▸ Source document
[Start of section]
She mentioned a particular Teamster trust fund that was losing money because it did not have the means to track how members were utilizing healthcare services. After implementing HealthCare Strategies technology platform, the fund administrator told Janice that it reaped $74 million in savings because the data allowed the fund’s nurses and clinical staff to proactively reach out to members and members’ doctors to ensure that members were following through on instructions to refill medication or schedule a follow-up doctor’s visit.
HealthCare Strategies started to license its platform this year, and based on the experience of the Teamsters trust fund, Albert believes that as other organizations implement the platform, they should expect to see significant savings as well.
Her company’s technology may be one of the untold stories during the debate leading up to passage of the 2010 Affordable Care Act. Albert said she is not concerned, so far, of the implications of the new federal law, or the recently enacted single-payer health care system in Vermont. Instead, she’s optimistic that the company will be able to win new business with either model because the technology satisfies either model’s quest to keep healthcare costs low while providing quality care.
Another exhibitor at the Health & Benefits Expo was Tony Potenza, the executive director of the New York Labor Health Care Alliance, a purchasing cooperative for 35 union benefits funds who receive preferred pricing, because of their collective purchasing power, on a range of healthcare solutions such as comprehensive health benefit plans (i.e., Aetna Labor Plan), or prescription-benefit plans managed by Medco.
Potenza said the alliance seeks to consistently add new funds each year. Sometimes potential new funds worry they might be merged with other funds in the alliance. But Potenza stressed that all funds retain their autonomy in how their administrators craft their health plans or use the services the alliance has been able to secure with different providers and vendors. And, Potenza tells prospective new members, “Even if you don’t want to avail yourself of the negotiated services, being a member of the alliance gives you a seat at the table to hear from other union trust fund administrators ideas on how to preserve dollars and provide quality care.”
[End of section]
▸ Dataset items
[Start of section]
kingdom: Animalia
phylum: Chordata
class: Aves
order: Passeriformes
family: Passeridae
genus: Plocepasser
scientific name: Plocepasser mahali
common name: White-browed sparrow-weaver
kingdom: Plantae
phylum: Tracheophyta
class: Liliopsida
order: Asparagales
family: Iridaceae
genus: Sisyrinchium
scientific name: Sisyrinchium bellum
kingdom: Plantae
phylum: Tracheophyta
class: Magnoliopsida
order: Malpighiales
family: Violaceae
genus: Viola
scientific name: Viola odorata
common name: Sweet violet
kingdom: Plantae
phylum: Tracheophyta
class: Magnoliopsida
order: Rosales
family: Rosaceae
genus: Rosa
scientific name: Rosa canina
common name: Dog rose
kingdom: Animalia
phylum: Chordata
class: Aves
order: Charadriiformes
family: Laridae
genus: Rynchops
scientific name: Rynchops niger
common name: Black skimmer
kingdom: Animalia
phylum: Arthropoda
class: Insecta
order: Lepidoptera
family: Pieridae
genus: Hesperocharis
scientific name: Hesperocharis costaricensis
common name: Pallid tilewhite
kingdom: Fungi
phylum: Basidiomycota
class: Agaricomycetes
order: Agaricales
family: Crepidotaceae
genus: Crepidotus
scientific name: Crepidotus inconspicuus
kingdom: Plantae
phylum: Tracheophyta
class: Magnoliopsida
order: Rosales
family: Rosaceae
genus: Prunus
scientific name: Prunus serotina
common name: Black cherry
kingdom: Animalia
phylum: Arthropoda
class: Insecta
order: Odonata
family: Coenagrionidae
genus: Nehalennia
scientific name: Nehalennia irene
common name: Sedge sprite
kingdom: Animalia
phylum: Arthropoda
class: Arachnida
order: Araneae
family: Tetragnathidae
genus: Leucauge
[End of section]
▸ Things to do
- 1) List every number written in digits in the passage about union health care.
- 2) Reproduce the passage about union health care from "She mentioned a" to "follow-up doctor’s visit.".
- 3) Carry on the passage about union health care from the point where it stops.
The records are separate material and have no connection to the passage about union health care.

▸ Numbered answers
- 1) $74 million, 2010, 35

- 2)
She mentioned a particular Teamster trust fund that was losing money because it did not have the means to track how members were utilizing healthcare services. After implementing HealthCare Strategies technology platform, the fund administrator told Janice that it reaped $74 million in savings because the data allowed the fund’s nurses and clinical staff to proactively reach out to members and members’ doctors to ensure that members were following through on instructions to refill medication or schedule a follow-up doctor’s visit.

- 3)
Potenza didn’t provide specific dollar amounts an individual union trust fund can save by joining the alliance. But he noted as an example that many of the 35 funds have purchased fiduciary liability insurance the alliance secured from a provider and saved significantly. “A fund administrator told me that since his plan utilized the alliance-endorsed insurance, his plan pays about the same for two years’ worth of the insurance that it paid for one years’ coverage with another carrier.”
Potenza said there’s been no direct negative impact from “Obamacare,” but noted that one provision in the law to provide coverage to dependents up to age 26 has “gotten the attention of many funds.” “The union trust fund managers are in support of the provision, but it does require that they scrutinize their dollar spend.”
The most challenging aspect of running a labor healthcare alliance is ensuring that “the providers and vendors, who really want to do business with the alliance because of the sheer number of total participants, are offering value-added products,” said Potenza. Sometimes a provider is not prepared to offer a benefit to the alliance that an individual trust fund couldn’t secure on its own, according to Potenza. “The principle reason why a particular provider will be listed with us is that it can offer a popularly used product or service at a discounted rate.”
As 2012 nears, the alliance is preparing for a new product rollout. A new data-warehousing program will enable the alliance to collect and store on central servers statistics and data the individual trust funds generate, such as length of hospital admissions, which will help fund managers craft and design their plans before submitting them out to bid. Also, the alliance will be offering its member funds insurance-related products for plan participants on a voluntary basis.